Matheny spent parts of seven seasons managing the St. Louis Cardinals, finishing each with a winning record and winning the National League pennant in 2013. But after his firing midway through 2018, he was hired by the Royals in an advisory role, and then tapped to succeed longtime manager Ned Yost when he retired before the 2020 season.
Put in charge of a rebuild in the works, Matheny went 26-34 during a COVID-19-shortened first season, then appeared to show progress last season, when the Royals ushered forward a slew of young prospects and finished 74-88.
The expectation was another step forward this season, but the Royals instead spent September fighting off 100 losses.
Matheny finished 165-219 during his time with the Royals, though the number that perhaps is more important to the future of the club is 29 — the number of players that made their Major League debut during his tenure.
“We are grateful to Mike for leading us through some unusual times these last three seasons,” Picollo said in a statement. “He met those challenges head on and helped us move forward in a positive manner. We thank him for his leadership and know his influence will have a positive impact moving forward.”
Matheny became the fifth big league manager to be fired this year.
Philadelphia’s Joe Girardi was replaced on June 3 by Rob Thomson, who engineered a miraculous turnaround to get the Phillies into the playoffs. The Angels replaced Joe Maddon with Phil Nevin four days later, Toronto’s Charlie Montoyo was succeeded by John Schneider on July 13 and the Rangers’ Chris Woodward by Tony Beasley on Aug. 15.

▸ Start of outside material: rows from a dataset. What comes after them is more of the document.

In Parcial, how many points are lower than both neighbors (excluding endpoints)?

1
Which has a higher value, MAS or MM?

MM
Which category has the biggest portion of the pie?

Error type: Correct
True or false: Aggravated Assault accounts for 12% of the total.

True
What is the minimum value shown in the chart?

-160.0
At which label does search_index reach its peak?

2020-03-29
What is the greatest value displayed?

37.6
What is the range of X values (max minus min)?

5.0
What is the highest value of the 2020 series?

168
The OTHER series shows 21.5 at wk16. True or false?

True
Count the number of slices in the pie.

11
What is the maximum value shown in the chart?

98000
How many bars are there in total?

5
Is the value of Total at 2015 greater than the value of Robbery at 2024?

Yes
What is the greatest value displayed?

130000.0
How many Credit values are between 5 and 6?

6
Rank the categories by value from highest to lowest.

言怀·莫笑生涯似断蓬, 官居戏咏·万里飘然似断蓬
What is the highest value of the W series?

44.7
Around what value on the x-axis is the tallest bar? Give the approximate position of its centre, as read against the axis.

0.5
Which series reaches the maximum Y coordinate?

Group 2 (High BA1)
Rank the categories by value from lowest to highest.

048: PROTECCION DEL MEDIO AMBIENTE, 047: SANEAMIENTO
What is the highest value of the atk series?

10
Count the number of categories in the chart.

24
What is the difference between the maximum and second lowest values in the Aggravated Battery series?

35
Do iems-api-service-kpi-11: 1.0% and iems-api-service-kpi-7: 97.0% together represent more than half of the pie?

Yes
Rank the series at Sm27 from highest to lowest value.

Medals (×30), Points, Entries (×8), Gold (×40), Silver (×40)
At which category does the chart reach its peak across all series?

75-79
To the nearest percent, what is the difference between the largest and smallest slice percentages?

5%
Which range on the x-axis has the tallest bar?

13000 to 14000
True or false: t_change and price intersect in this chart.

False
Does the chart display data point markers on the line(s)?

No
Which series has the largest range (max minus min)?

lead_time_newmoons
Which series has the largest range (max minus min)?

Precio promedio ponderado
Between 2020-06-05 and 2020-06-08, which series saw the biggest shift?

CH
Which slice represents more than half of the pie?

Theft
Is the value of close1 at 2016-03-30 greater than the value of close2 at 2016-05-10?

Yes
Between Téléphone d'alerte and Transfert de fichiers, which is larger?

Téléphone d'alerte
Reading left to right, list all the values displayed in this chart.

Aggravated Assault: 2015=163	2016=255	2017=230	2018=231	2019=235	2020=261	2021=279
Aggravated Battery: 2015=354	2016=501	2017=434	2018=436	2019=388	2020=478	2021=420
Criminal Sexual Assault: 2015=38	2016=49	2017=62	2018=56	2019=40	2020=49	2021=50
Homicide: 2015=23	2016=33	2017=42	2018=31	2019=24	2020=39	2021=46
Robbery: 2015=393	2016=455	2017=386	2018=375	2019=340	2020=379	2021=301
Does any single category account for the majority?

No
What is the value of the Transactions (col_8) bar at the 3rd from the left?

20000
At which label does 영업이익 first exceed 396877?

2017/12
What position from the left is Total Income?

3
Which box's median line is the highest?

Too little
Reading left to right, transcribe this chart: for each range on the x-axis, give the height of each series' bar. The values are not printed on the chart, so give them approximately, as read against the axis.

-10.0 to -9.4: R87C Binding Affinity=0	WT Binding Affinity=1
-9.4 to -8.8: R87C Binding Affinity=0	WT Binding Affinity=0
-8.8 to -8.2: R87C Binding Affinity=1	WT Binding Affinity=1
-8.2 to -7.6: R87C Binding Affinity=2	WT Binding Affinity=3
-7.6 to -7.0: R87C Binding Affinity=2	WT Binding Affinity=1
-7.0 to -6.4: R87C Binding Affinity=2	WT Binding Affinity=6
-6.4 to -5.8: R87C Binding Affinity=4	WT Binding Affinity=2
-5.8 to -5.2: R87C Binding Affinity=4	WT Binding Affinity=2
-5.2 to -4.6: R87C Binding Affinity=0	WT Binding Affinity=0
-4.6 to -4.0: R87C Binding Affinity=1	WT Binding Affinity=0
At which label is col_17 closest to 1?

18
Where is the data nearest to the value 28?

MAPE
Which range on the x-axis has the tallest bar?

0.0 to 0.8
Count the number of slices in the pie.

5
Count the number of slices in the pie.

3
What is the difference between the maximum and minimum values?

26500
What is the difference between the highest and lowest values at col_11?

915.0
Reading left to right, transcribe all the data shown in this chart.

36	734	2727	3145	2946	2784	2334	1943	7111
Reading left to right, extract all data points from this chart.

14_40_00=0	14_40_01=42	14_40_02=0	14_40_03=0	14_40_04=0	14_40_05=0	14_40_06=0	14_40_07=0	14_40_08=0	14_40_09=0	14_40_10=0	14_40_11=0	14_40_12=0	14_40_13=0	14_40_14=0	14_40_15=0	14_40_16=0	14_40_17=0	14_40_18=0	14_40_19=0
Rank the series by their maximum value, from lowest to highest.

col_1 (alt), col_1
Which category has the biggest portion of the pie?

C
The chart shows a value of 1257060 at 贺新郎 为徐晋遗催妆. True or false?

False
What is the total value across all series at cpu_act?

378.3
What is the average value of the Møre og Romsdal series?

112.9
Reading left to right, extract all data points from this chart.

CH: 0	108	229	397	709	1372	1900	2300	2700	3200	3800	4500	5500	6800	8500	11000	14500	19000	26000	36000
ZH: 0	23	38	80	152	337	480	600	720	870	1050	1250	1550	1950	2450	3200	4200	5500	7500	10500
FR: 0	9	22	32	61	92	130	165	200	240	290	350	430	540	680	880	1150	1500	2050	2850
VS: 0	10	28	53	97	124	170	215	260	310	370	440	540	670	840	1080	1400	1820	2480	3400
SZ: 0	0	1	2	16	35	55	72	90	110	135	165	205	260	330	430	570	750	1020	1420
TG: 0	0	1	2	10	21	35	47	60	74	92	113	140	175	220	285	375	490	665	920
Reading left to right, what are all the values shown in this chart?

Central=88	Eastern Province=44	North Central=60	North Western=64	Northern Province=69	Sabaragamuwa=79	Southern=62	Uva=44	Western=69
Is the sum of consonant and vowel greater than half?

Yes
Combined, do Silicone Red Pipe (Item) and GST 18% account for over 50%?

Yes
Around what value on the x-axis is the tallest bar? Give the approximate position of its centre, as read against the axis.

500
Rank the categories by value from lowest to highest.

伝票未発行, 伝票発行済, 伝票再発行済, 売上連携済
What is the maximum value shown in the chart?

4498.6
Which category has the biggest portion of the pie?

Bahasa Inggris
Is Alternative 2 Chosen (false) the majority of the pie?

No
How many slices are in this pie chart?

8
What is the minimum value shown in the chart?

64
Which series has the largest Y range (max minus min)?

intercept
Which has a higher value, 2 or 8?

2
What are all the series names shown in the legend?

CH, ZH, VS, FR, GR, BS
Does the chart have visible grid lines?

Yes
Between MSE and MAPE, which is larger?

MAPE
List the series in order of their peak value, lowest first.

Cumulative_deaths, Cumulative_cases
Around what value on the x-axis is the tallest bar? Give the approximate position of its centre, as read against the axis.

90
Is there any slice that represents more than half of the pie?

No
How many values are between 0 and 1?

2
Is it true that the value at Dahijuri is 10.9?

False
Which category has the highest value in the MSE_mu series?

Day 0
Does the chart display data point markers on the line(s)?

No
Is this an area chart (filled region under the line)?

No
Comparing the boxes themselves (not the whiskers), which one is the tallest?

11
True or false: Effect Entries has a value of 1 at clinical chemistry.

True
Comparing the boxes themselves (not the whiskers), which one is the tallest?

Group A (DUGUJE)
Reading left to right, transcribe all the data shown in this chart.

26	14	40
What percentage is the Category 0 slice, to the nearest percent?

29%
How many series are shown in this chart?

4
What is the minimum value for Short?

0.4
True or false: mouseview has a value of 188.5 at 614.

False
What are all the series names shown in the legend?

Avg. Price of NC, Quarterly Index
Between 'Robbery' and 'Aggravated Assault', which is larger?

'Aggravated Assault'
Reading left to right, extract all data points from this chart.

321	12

Chicago White Sox manager Tony La Russa left the team on Aug. 30 for medical tests and said Monday he will not return for 2023.
In addition, Miami’s Don Mattingly said late last month that he will not return next season.
While he was well-liked in the Kansas City clubhouse, it seemed unlikely Matheny would be granted another season when Moore was fired last month. Sherman indicated at the time the change in the leadership of the baseball operations department was only the start of what was expected to be widespread shifts throughout the organization.
The Royals have struggled for years to develop pitching — they had the fourth-worst ERA and the worst WHIP by far of any staff in the majors this season. And the continued struggles by their latest wave of young arms was a big reason for letting go of Eldred, the pitching coach since 2018.
“The bottom line here is it’s time for change,” Sherman said last month. “There is a gap right now between where we are and where we expected to be. … I felt like in 2021 we did make progress, and in 2022, that’s not how I feel. There have been some bright spots — I love seeing the young players — but in 2022, we are not where we expected to be.”